# [Work instructions]
Repeat word for word the part of the geodesic worldline post that starts at the words "I am using coordinates" and stops after the words "a timelike geodesic.".

# [Source extract]
== Segment start ==

# Proving worldline is geodesic

I am using coordinates $$\{t,x,y,z\}$$ and a metric $$ds^2=-dt^2+f(t,z)dx^2+f(t,z)dy^2+dz^2$$in which $$\Gamma^\mu_{tt}=0\quad\text{for all }\quad\mu=t,x,y,z.$$

I am then asked to show that a worldline along which $$x$$, $$y$$, and $$z$$ are all constant is a timelike geodesic.

I start with the worldline $$x^\mu=(t(\tau),X,Y,Z)$$, where $$\tau$$ is proper time and capital letters stand for constant quantities. The four-velocity is then $$u^\mu=\dot{x}^\mu=(\dot{t}(\tau),0,0,0)$$ where $$\dot{}$$ stands for derivative with respect to proper time. I then consider $$u^\mu\nabla_\mu u^\nu$$ My reasoning is that, if I can show that the expression above vanishes, then I've proven $$x^\mu$$ is a geodesic. I rewrite the above as $$u^\mu(\partial_\mu u^\nu+\Gamma^\nu_{\mu\alpha}u^\alpha)=u^\mu(\partial_\mu u^\nu+\Gamma^\nu_{\mu t}u^t)$$ where I carried out the sum over $$\alpha$$ by replacing it by $$t$$, since that is the only non-zero component of $$u^\alpha$$. Summing over $$\mu$$, $$u^t(\partial_tu^\nu+\underbrace{\Gamma^\nu_{tt}}_{=0}u^t)+\underbrace{u^i}_{=0}(\partial_iu^\nu+\Gamma^\nu_{ti}u^t)=u^t\partial_tu^\nu.$$ The only non-trivial component is $$\nu=t$$, which gives me $$u^t\partial_tu^t=\frac{dt}{d\tau}\frac{\partial}{\partial t}\frac{dt}{d\tau}=\frac{d^2t}{d\tau^2}=?$$

This does not seem zero to me. Where did I go wrong? Thanks.

== Segment end ==

# [Raw data]
== Segment start ==

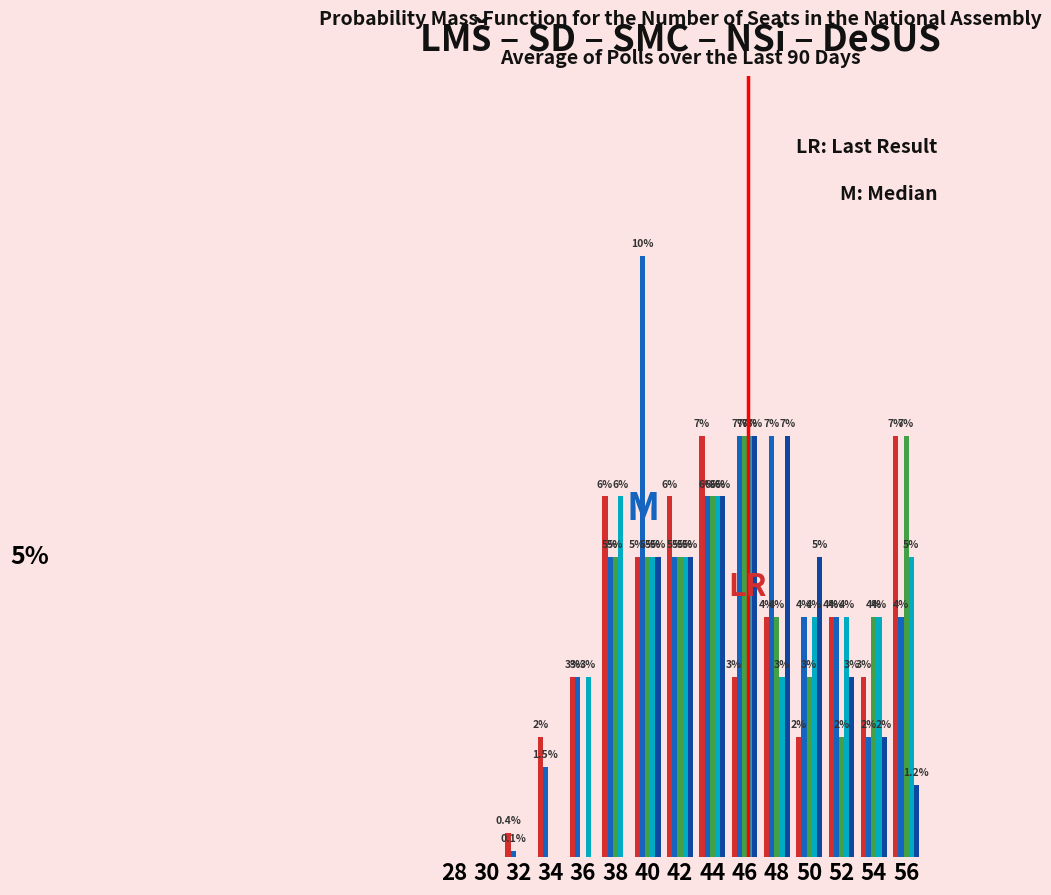

Are the bars horizontal?

No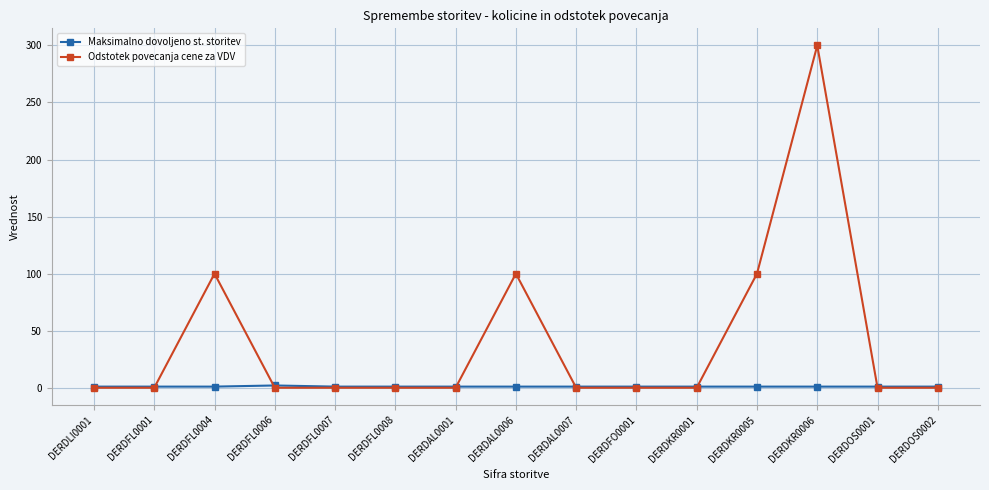

How many categories are shown in the chart?

15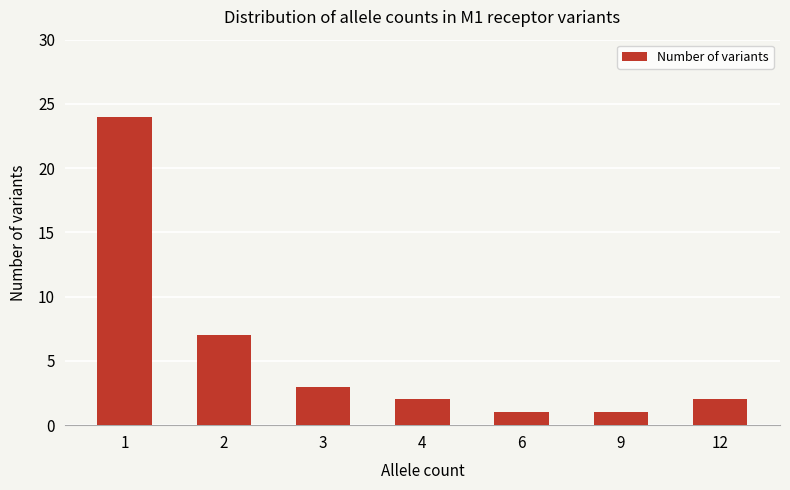

What is the greatest value displayed?

24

== Segment end ==

# [Exercise output]
I am using coordinates $$\{t,x,y,z\}$$ and a metric $$ds^2=-dt^2+f(t,z)dx^2+f(t,z)dy^2+dz^2$$in which $$\Gamma^\mu_{tt}=0\quad\text{for all }\quad\mu=t,x,y,z.$$

I am then asked to show that a worldline along which $$x$$, $$y$$, and $$z$$ are all constant is a timelike geodesic.